* TAREFA PEDIDA 1
Copia tal e qual o trecho da entrevista sobre os deputados, começando em "Encontrou 117 deputados" e seguindo até "Assembleia da República?".
* TAREFA PEDIDA 2
Na entrevista sobre os deputados, de que países eram os deputados estrangeiros entrevistados?
* TAREFA PEDIDA 3
Continua a entrevista sobre os deputados a partir do ponto em que termina.

* EXCERTO DO TEXTO
%%
Encontrou 117 deputados em 230 que mantêm outros trabalhos para além da actividade parlamentar. Do que investigou, acha que é possível compatibilizar a vida profissional com as exigências do trabalho na Assembleia da República?

Fiz entrevistas a deputados estrangeiros (suecos, dinamarqueses e britânicos) e perguntei-lhes se havia uma lei mais restritiva nos seus parlamentos quanto a conflitos de interesses e incompatibilidades face a actividades paralelas. Todos me responderam que nem sequer há lei. Disseram que isso é extremamente invulgar porque não têm disponibilidade para outras actividades. O trabalho parlamentar ocupa-lhes sete dias por semana. A maioria não se lembrava de nenhum caso. Isso levanta a questão da razão por que em Portugal há deputados com três ou quatro actividades paralelas. É estranho. O leitor, relativamente aos dados apresentados no livro, tirará as suas conclusões.

No que diz respeito a outras incompatibilidades, com ex-governantes a assumirem cargos de destaque em empresas do PSI 20 pouco tempo depois de abandonarem o poder político, conseguiu compreender porque é que isto acontece?
%%
(Registos de uma recolha de dados)
%%
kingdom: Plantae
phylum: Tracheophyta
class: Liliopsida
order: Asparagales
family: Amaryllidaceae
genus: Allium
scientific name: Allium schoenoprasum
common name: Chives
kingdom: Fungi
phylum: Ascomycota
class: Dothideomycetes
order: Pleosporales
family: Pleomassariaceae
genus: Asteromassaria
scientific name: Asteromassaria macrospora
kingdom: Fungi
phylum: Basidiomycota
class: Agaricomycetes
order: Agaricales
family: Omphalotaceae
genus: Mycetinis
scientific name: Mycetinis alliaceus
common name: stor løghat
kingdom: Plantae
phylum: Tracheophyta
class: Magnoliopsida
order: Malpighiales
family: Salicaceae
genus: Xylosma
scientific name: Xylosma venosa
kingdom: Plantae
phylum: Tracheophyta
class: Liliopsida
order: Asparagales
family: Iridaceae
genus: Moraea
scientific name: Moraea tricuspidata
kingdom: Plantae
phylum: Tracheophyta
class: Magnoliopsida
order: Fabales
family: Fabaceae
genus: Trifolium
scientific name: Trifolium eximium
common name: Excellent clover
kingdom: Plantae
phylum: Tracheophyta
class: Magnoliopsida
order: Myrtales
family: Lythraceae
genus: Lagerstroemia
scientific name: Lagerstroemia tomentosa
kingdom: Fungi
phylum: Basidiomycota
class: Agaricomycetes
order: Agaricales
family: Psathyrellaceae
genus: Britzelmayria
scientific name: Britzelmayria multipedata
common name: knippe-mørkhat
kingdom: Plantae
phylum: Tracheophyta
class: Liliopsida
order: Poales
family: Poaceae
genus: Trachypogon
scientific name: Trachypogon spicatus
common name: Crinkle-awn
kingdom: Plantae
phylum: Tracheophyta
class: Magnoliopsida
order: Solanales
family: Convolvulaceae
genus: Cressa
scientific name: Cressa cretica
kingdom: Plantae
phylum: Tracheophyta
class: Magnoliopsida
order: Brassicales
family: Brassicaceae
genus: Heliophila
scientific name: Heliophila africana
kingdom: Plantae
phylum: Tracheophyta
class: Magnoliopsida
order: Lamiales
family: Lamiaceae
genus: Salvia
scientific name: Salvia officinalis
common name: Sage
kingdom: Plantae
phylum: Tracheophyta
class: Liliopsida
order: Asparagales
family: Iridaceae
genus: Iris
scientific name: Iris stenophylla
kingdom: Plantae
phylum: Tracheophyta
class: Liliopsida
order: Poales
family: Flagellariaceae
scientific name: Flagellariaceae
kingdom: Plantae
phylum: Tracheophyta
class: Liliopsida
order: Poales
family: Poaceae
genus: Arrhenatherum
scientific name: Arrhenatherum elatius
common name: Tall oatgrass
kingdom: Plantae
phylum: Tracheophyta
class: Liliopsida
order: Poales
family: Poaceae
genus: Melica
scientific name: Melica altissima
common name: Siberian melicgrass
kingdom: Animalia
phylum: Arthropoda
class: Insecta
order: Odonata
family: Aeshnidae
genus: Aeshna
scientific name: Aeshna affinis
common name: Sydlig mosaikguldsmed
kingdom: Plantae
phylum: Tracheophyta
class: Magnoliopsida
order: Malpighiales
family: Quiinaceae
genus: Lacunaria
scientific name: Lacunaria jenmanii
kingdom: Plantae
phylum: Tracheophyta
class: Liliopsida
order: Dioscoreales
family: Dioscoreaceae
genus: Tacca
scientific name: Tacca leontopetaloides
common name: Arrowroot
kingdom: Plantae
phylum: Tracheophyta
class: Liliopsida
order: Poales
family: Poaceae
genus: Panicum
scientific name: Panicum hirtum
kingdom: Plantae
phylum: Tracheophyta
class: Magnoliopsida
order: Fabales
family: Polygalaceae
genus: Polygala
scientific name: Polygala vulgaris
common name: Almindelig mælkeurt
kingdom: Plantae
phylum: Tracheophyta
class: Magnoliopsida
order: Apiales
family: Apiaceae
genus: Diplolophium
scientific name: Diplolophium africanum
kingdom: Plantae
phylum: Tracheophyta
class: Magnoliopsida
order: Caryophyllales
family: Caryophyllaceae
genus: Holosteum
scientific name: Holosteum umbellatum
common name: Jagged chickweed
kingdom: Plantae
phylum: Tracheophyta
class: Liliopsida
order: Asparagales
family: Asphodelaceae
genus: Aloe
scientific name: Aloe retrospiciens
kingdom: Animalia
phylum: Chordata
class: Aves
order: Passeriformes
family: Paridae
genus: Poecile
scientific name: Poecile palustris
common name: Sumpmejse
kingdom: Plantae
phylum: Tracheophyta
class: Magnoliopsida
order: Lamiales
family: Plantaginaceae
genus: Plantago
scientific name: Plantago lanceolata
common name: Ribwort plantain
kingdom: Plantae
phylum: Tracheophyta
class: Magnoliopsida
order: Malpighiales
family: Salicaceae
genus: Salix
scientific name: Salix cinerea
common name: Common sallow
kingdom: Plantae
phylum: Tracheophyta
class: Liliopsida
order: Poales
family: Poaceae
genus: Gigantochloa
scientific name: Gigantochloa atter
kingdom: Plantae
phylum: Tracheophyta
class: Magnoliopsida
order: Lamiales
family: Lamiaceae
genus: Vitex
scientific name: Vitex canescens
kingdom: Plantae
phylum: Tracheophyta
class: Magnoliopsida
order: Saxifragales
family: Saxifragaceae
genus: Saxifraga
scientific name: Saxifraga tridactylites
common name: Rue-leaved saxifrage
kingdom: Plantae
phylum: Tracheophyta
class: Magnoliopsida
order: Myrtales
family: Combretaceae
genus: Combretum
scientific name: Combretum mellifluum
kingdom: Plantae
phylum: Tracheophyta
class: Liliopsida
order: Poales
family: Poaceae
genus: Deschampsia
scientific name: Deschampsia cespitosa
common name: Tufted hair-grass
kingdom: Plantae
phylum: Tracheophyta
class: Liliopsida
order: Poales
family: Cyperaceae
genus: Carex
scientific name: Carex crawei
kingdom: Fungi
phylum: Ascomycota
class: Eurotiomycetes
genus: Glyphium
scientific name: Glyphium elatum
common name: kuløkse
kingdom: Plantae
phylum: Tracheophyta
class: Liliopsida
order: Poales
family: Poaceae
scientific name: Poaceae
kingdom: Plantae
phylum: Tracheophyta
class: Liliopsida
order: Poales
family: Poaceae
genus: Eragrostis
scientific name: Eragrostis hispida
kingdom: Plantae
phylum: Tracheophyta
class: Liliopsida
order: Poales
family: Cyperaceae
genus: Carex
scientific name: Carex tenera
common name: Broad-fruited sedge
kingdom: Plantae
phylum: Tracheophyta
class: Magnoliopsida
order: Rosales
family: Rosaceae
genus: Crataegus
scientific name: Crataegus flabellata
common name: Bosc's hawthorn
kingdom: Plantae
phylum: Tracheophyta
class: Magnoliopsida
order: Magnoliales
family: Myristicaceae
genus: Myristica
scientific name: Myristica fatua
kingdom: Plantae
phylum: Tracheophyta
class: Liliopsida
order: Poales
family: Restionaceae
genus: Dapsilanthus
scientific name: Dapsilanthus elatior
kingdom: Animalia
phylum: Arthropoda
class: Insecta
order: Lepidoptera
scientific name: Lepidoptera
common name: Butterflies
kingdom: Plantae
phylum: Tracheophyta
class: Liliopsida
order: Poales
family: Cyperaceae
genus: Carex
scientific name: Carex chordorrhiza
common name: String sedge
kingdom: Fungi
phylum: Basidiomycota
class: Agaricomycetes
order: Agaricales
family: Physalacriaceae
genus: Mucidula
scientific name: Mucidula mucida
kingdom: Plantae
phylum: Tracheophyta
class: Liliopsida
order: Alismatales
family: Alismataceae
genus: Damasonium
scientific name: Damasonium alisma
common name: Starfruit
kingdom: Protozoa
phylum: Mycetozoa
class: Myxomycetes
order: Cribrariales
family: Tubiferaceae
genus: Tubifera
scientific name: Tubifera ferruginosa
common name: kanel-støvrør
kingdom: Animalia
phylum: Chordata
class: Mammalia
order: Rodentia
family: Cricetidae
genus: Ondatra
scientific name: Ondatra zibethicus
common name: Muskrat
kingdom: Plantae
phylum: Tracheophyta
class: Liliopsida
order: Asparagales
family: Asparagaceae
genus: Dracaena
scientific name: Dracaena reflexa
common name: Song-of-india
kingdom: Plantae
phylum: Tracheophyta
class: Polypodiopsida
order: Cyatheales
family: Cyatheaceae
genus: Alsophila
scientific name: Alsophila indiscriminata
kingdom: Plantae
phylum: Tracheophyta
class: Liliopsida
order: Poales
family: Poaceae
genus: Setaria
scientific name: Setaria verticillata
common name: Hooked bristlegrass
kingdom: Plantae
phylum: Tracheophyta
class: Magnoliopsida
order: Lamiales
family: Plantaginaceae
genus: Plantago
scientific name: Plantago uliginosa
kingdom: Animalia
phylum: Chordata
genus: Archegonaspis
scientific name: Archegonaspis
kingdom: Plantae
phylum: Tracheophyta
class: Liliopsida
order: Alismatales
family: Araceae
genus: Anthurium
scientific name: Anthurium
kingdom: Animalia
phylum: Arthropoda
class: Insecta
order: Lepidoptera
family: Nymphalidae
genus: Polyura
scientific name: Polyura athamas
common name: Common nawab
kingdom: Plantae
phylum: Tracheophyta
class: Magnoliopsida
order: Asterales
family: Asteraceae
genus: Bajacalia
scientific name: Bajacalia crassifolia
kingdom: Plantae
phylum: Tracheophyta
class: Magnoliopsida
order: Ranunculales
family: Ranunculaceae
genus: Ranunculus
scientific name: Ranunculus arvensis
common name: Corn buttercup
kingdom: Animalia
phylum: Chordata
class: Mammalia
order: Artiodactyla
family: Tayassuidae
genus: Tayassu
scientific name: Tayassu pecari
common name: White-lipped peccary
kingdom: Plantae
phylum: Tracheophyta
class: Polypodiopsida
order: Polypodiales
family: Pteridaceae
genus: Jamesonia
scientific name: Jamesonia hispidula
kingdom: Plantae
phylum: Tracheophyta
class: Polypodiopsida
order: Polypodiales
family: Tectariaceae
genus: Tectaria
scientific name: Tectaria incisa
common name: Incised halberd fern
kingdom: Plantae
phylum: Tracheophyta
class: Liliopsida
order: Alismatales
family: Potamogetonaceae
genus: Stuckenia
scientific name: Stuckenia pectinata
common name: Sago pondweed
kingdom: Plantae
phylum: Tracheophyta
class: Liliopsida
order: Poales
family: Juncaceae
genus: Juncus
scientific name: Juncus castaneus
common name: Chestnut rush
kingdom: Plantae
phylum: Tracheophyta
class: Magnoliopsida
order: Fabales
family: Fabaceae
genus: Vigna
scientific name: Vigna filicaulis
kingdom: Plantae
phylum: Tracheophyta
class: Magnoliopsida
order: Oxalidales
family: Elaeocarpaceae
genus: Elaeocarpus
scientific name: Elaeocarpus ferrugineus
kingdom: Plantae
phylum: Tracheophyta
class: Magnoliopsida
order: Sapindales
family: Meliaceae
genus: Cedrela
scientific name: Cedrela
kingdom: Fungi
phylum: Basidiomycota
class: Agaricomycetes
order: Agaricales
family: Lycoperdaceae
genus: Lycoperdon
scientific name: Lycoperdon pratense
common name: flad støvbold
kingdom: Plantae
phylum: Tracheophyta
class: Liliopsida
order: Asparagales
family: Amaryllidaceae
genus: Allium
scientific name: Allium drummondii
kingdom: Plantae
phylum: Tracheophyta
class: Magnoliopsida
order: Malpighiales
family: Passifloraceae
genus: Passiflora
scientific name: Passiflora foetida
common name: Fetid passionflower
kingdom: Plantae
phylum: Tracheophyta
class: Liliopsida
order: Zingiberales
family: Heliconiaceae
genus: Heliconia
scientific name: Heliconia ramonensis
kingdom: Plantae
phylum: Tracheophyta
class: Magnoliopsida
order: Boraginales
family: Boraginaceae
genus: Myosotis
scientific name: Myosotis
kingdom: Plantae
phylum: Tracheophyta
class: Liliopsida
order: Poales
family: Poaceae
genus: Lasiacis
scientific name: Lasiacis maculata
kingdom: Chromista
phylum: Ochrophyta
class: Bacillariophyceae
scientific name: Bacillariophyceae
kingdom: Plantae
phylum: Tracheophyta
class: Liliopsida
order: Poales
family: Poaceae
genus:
%%
* RESPOSTA DO EXERCÍCIO 1
Encontrou 117 deputados em 230 que mantêm outros trabalhos para além da actividade parlamentar. Do que investigou, acha que é possível compatibilizar a vida profissional com as exigências do trabalho na Assembleia da República?

* RESPOSTA DO EXERCÍCIO 2
Eram suecos, dinamarqueses e britânicos.

* RESPOSTA DO EXERCÍCIO 3
Tentei dar duas perspectivas dissonantes. Seria fácil encontrar 30 opiniões que considerassem esses ex-políticos corruptos. Ouvi opiniões diferentes. João César das Neves, professor na Faculdade de Economia da Universidade Católica, levanta a hipótese de que os governantes serem convidados por causa da sua influência política ao mesmo tempo que Maria do Carmo Seabra, professora da Faculdade de Economia da Universidade Nova de Lisboa, fala mais num know-how e numa experiência que ganham e que pode ser útil para as empresas, não numa perspectiva de tráfico de influências. Na pesquisa que fiz sobre as 20 empresas do PSI20, 16 têm ex-governantes em 28 cargos de administração e 32 nos restantes órgãos sociais. E não é uma listagem exaustiva. Levanta a questão de estes ex-governantes serem contratados pelas empresas pela sua experiência e mérito na gestão de empresas ou por causa da sua rede de contactos.

Surpreendeu-o a facilidade com que estes ex-governantes passam de cargos públicos para cargos em empresas e depois dentro dessas empresas transitam entre várias posições?

Não posso dizer que essas transições me surpreenderam. O que me surpreendeu mesmo foi o número. Apenas quatro empresas do PSI20 não têm qualquer ex-governante nos seus órgãos sociais e conselhos de administração.

Encontrou alguns casos em que o período de nojo de três anos entre cargos públicos e cargos privados não foi cumprido?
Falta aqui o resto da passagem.